Борис Исаакович услышал, как кто-то в очередной раз говорит о его бескрайней доброте, которая располагается не на поверхности коры его мозга, но значительно глубже и нутрянее – в подкорке, в животе. Он хмыкнул про себя, по достоинству оценив сей анатомический образ его доброты. "Все ж до конца они меня не понимают. – Подумал Иссакыч. – Не такой уж я добрый от брюха. Все это сознательно, осознанно, от желания жить, по большей мере, вне конфликтов, из желания, чтоб все меня любили".
Он осмысленно считал, что, делая добрые дела, он облегчает работу себе и всем вокруг. Любя себя, легче любить других. Особенно это важно в их работе. Личное выше общественного, потому что только через личное хорошее можно улучшить хоть что-то вокруг.

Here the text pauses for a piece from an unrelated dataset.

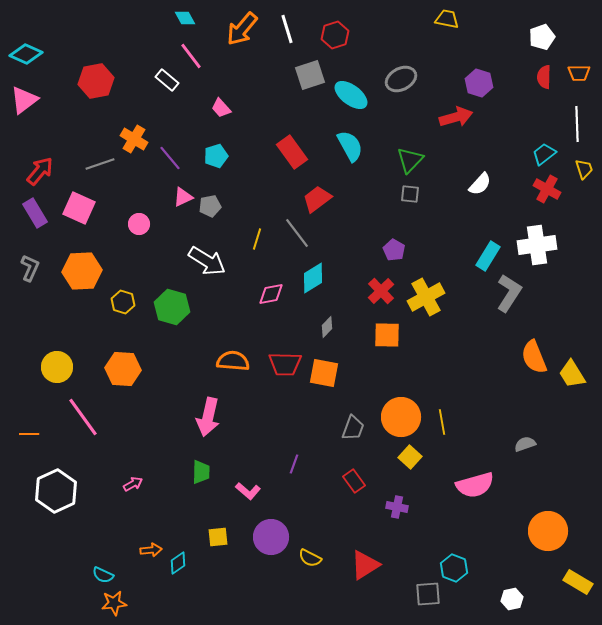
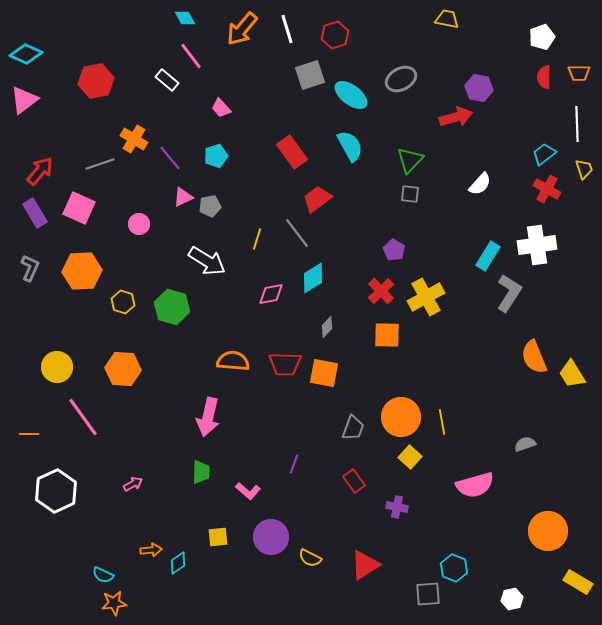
purple hexagon at (479, 83): moved 5 px down; rotated 8 degrees counterclockwise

И еще раз хмыкнул: "Прекраснодушие и чистоплюйство. Однако". Под гул комплиментов Борис Исаакович стал было вспоминать, сколько он на самом деле сделал хорошего: скольким помогал, скольких вылечил, обласкал, сколько людей он радовал беспрестанно – не учил, но радовал, любил и как любили его. Любовь ведь и есть рождение радости. Обоюдной радости.
"Не знаю, спасет ли мир красота, – четко и ясно, формулировкой, словно в своей статье, произнес про себя Борис Исаакович, – но любовь помогает существовать уже много веков, а в последний век, это единственное, что держит мир, более или менее, угодным Богу. Эх! Дед-моралист я стал. Ханжа".
Внезапно отключилось зрение, слух, порвались все связи юбиляра с современным миром, что существовал вокруг и продолжал праздновать его день рождения.
Сидевшие в зале вдруг увидели, что рука Бориса Исааковича безвольно, без всякого признака костей внутри ее, свалилась с подлокотника кресла, голова чуть откинулась назад, а одна нога дернулась и вытянулась вперед.
Кресло юбиляра стояло на всеобщем обозрении отдельно в углу сцены. Цветы чуть поодаль, чтобы не загораживать от зала главное действующее лицо торжества, и потому все произошедшее оказалось весьма наглядным и даже демонстративным. И на большом расстоянии все, кто в этот миг смотрел на него, отчетливо разглядели гибельную бледность, почти мгновенно сбросившую краски с шеи и подбородка. Лица было не видать – шея, подбородок и торчавший над ним нос. Подбежавшие к нему коллеги, пульса прощупать уже не могли… Отдельные последние дыхательные судороги… и ни звука. Сразу могильная тишина.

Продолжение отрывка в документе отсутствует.